Dozens of Lincoln’s enemies honoured his assassin in the same manner as the Devrees family. A quick search via the Federal census records on the Ancestry website reveals roughly a hundred American families who appear to have named children after Booth in the post-war years. Unsurprisingly, about 90% heralded from the southern states, but a small handful, like the Illinoisans, were northerners – probably ‘Copperhead’ opponents of the Union cause seeking solace in small acts of defiance. Most of the northern Booths came from counties close to slaveholding areas – places where sympathies for the Confederate cause ran deep – and I haven’t found a single instance of a postwar New Englander (citizens of the old antislavery heartland) sharing a name with Lincoln’s killer. Notably, in borderlands like Missouri – where neighbour clashed with neighbour and the Federal government fought to contain dissent – the practice was particularly common. Some of the records leave little to the imagination when it comes to the parents’ political loyalties (John Wilkes Booth Sharp, born in Georgia, circa 1871), but others (Washington Booth Stamton, born in Baltimore, circa 1871) hint at an attempt to induct Booth into a pantheon of American heroes. The true heir to the father of the republic, the latter implied, was the actor-assassin, and not the martyred president.

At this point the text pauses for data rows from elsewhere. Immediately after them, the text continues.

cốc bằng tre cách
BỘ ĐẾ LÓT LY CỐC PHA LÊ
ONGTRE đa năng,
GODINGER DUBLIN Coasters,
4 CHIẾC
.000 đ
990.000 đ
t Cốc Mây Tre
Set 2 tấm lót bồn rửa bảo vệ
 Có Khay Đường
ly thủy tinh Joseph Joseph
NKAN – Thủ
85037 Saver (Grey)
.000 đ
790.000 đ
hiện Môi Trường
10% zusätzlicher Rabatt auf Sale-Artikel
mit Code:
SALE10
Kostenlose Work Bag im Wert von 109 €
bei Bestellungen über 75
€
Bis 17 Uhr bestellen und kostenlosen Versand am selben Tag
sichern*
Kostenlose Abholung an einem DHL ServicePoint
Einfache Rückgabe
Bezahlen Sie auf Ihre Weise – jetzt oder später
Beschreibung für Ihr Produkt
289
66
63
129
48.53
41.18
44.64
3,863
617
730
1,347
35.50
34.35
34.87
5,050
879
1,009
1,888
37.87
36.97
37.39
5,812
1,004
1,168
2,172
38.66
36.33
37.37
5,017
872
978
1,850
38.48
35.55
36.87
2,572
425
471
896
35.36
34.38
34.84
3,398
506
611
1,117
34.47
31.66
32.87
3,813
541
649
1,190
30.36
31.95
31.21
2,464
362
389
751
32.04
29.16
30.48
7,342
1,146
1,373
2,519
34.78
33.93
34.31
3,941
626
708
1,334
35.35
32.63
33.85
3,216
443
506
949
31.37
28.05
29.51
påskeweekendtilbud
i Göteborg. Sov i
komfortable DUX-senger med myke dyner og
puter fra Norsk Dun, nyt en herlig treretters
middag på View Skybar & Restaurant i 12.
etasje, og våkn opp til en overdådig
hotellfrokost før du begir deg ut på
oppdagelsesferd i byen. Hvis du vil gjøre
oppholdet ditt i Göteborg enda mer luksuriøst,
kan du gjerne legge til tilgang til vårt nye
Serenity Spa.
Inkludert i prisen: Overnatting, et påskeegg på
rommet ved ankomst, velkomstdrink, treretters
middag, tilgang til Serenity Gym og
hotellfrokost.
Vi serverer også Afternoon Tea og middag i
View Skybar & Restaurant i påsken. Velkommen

These families, in preserving the memory of Lincoln’s killer, were writing a history of the Civil War in which liberty was the victim rather than the victor. As late as the 1890s the odd new-born in the South was given Booth’s name, though the practice seems to have become less common after the restoration of white supremacy in the 1870s. This may be a result of changing enumeration practices, but it might owe something also to the late nineteenth-century “reconciliationist” remembering of the Civil War as a noble struggle between two valiant adversaries, and not as an ideological conflict over slavery, race, and citizenship. The first professional historians writing around the turn of the century cast Lincoln as a magnanimous commander-in-chief whose slaying served as an excuse for the imposition of a supposedly Carthaginian peace on the Confederacy. Booth here was no longer the defender of liberty but a man whose rash crime ushered in the phantom horrors of Reconstruction. It might have been unwise to use his name.

I’d love to know how many–if any–went by their names in adulthood. One has trouble imagining being named after John Wilkes Booth being good for one’s employment prospects or social connections.